=== Begin Enclosure ===

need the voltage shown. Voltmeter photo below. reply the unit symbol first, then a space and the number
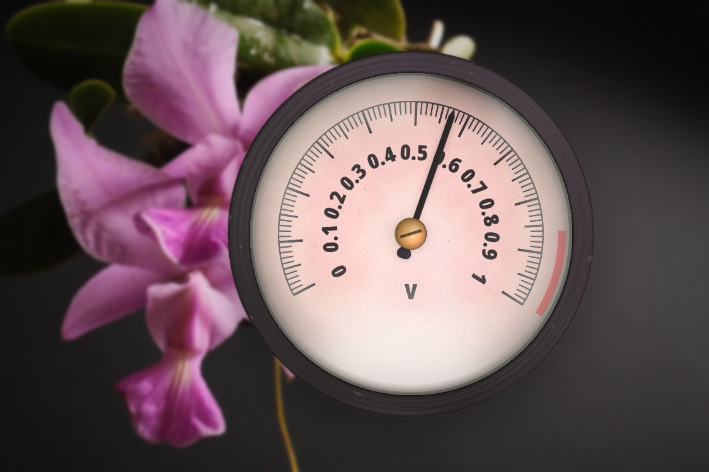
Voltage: V 0.57
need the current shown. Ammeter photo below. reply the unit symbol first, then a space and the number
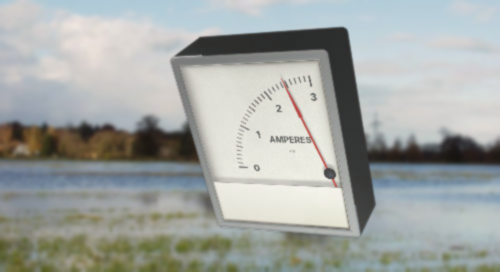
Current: A 2.5
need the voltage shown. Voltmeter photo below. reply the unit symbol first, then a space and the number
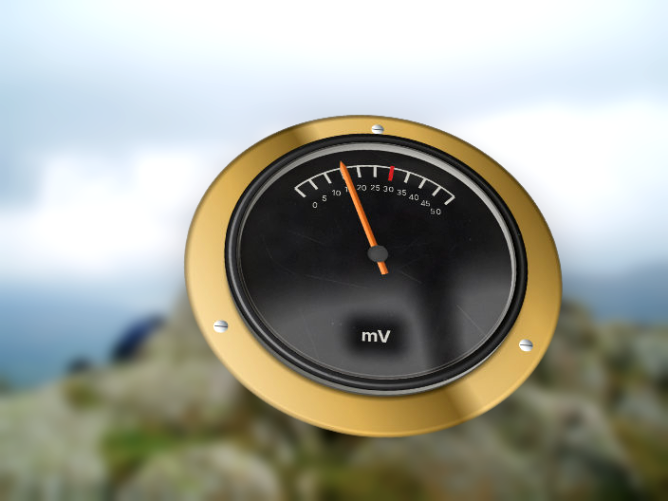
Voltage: mV 15
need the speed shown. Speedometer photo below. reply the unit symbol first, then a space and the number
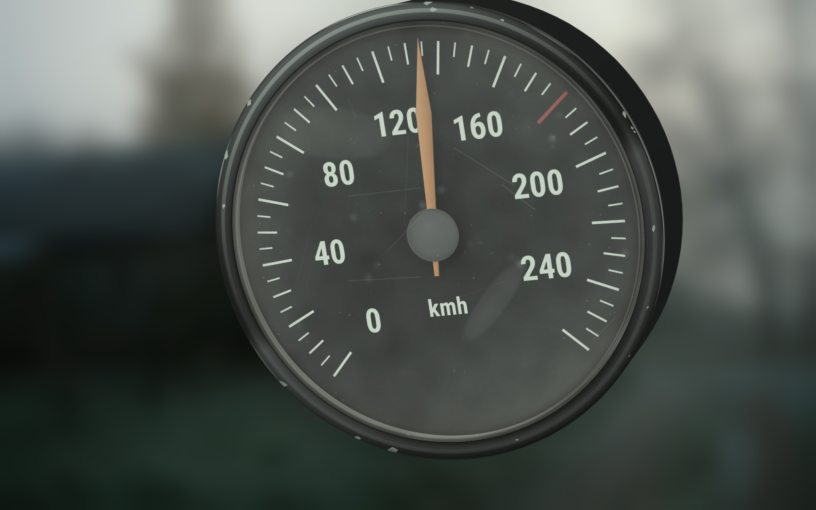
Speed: km/h 135
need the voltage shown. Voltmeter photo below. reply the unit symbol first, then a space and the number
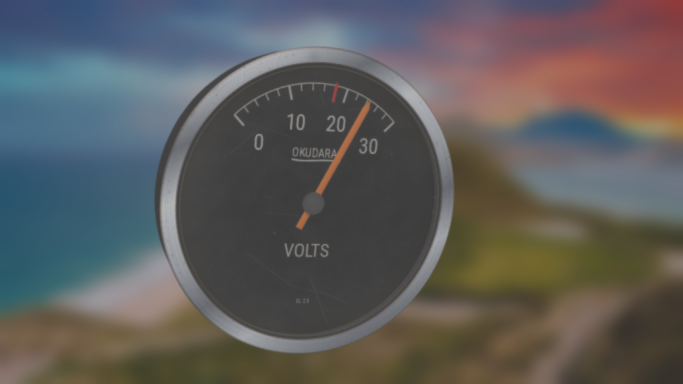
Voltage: V 24
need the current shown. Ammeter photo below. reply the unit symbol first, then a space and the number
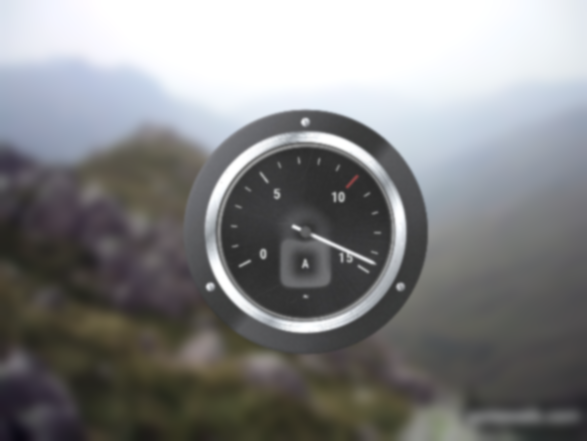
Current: A 14.5
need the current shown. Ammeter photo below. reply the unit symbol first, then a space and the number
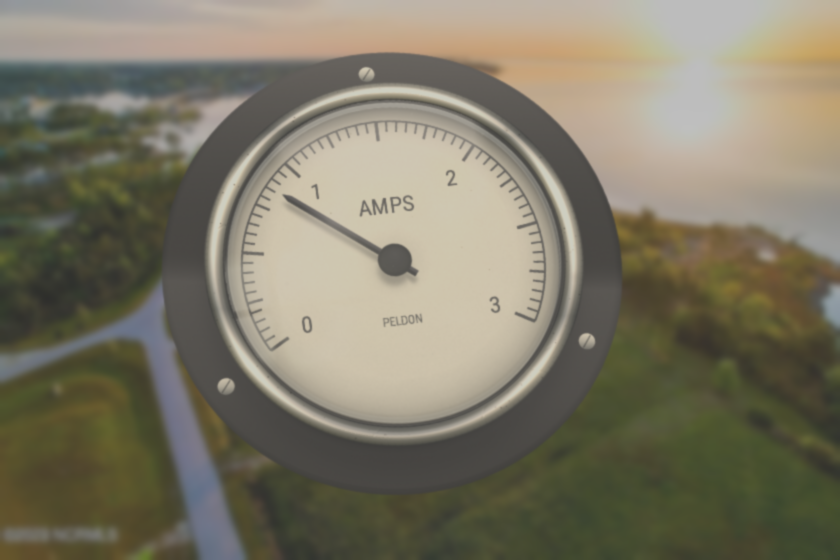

=== End Enclosure ===

### Task directions
Recast all the rows above as a numbered list with no blank lines, and leave the pictures out.

### Task output
1. need the voltage shown. Voltmeter photo below. reply the unit symbol first, then a space and the number
2. Voltage: V 0.57
3. need the current shown. Ammeter photo below. reply the unit symbol first, then a space and the number
4. Current: A 2.5
5. need the voltage shown. Voltmeter photo below. reply the unit symbol first, then a space and the number
6. Voltage: mV 15
7. need the speed shown. Speedometer photo below. reply the unit symbol first, then a space and the number
8. Speed: km/h 135
9. need the voltage shown. Voltmeter photo below. reply the unit symbol first, then a space and the number
10. Voltage: V 24
11. need the current shown. Ammeter photo below. reply the unit symbol first, then a space and the number
12. Current: A 14.5
13. need the current shown. Ammeter photo below. reply the unit symbol first, then a space and the number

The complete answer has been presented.